(Stored entries)
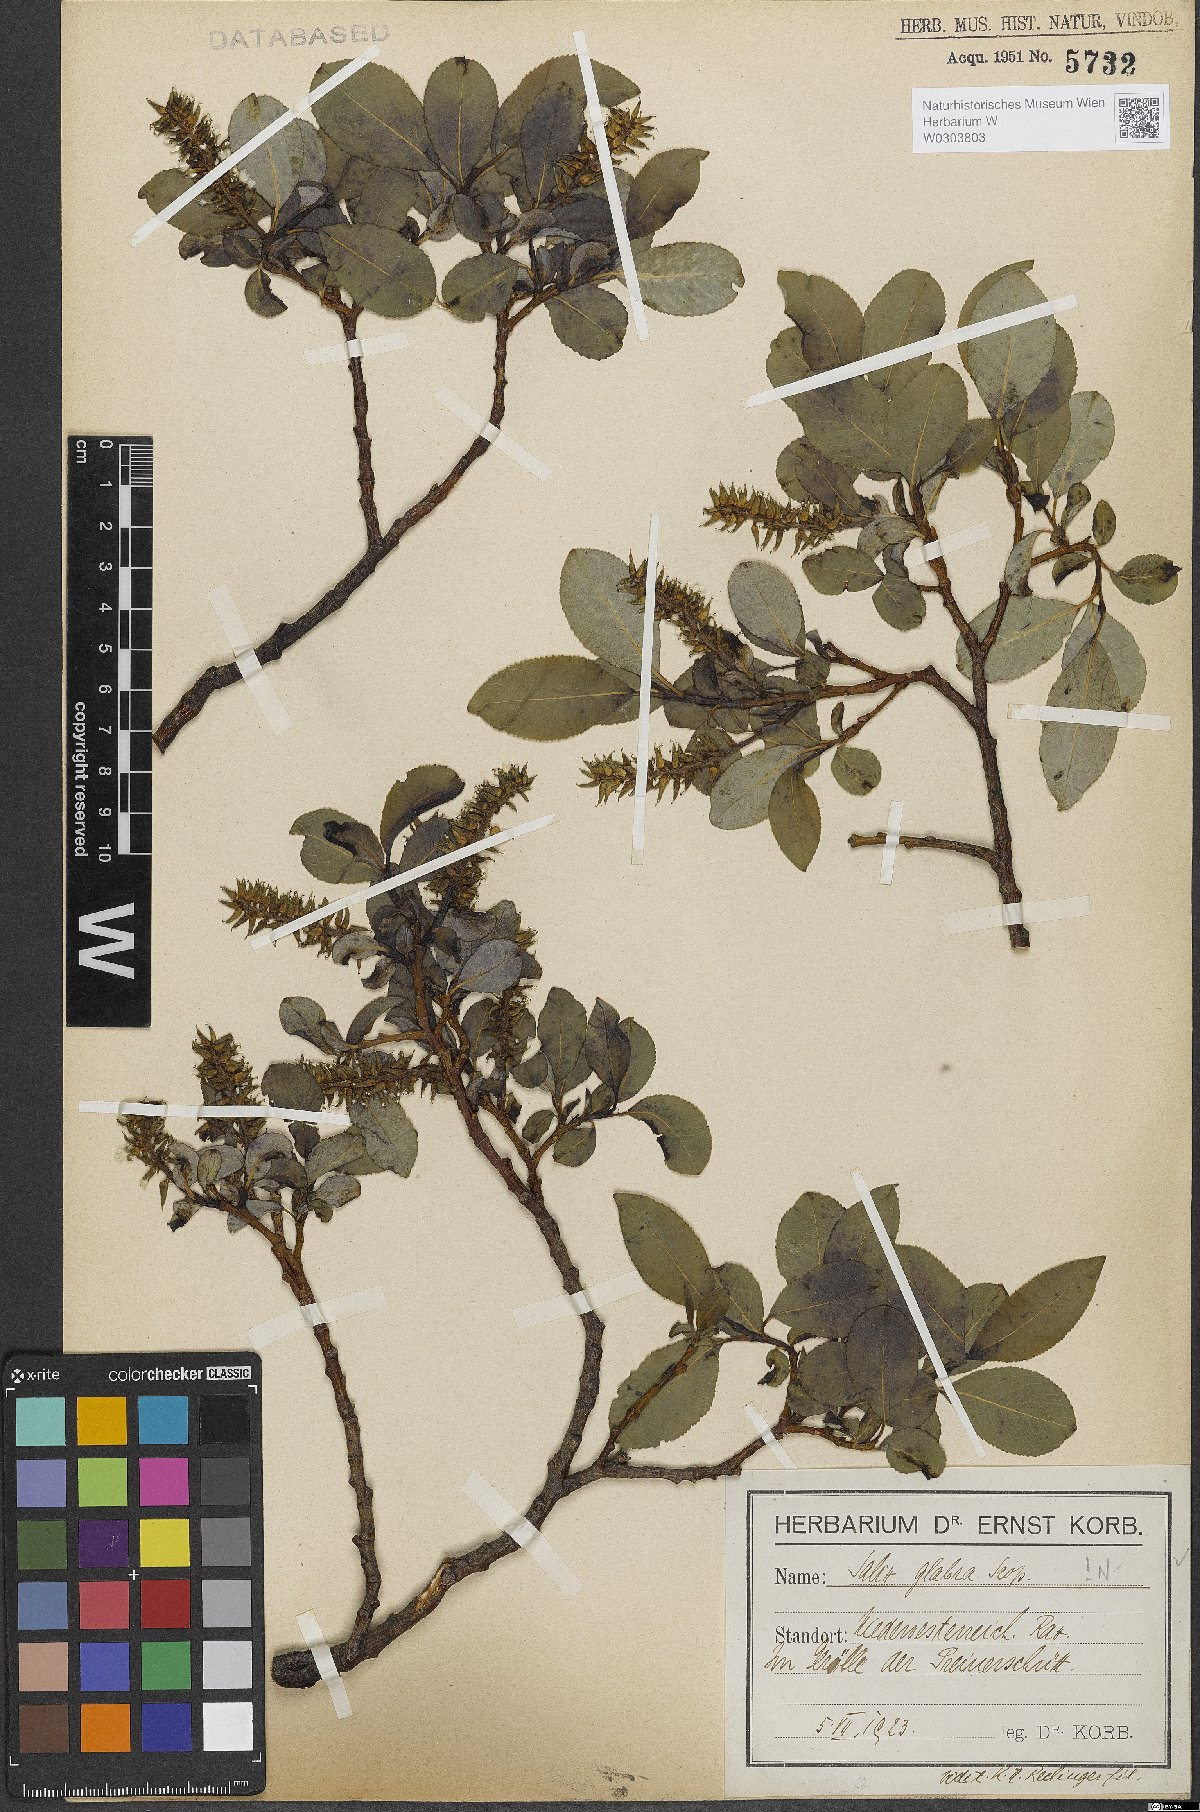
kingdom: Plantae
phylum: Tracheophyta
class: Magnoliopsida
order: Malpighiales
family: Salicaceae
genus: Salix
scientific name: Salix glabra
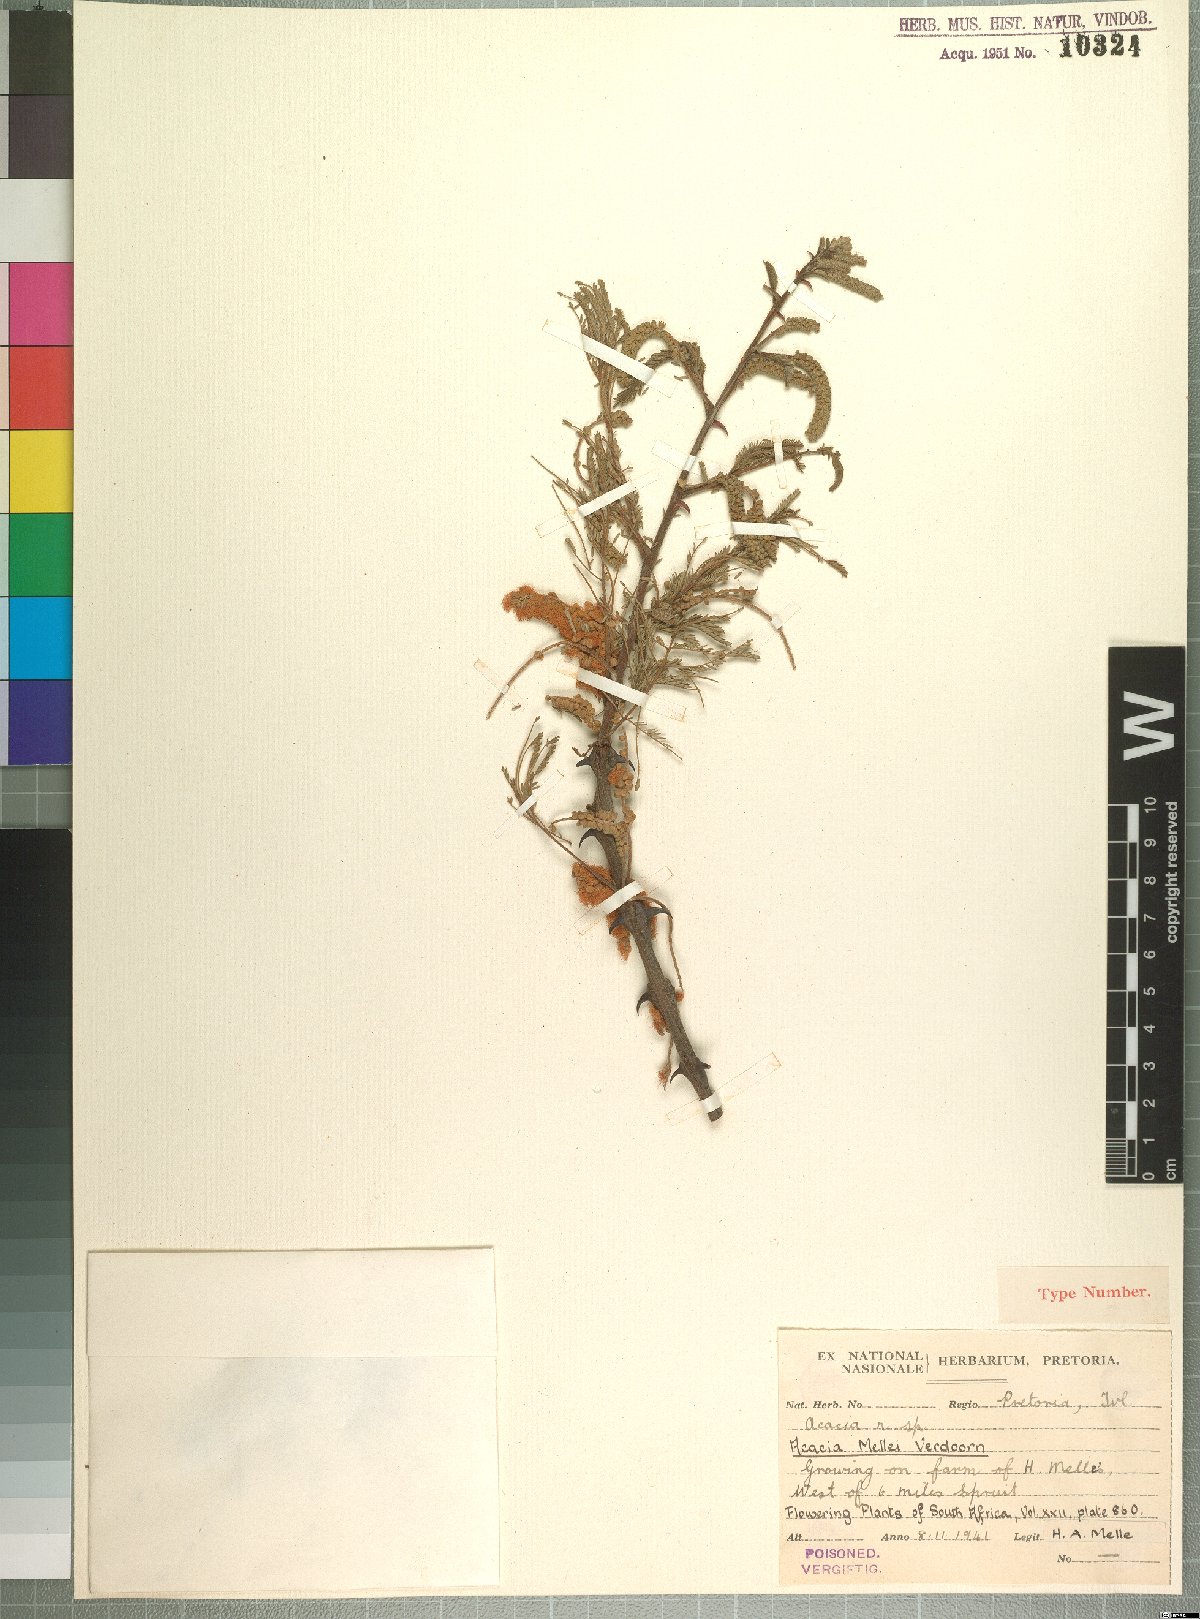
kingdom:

- REQUIRED TASK
Copy word for word the part that opens with the line containing "class: Magnoliopsida" and runs to the end of the entries, keeping both ends. Leave the pictures out of your copy.

- TASK RESULT
class: Magnoliopsida
order: Malpighiales
family: Salicaceae
genus: Salix
scientific name: Salix glabra
kingdom:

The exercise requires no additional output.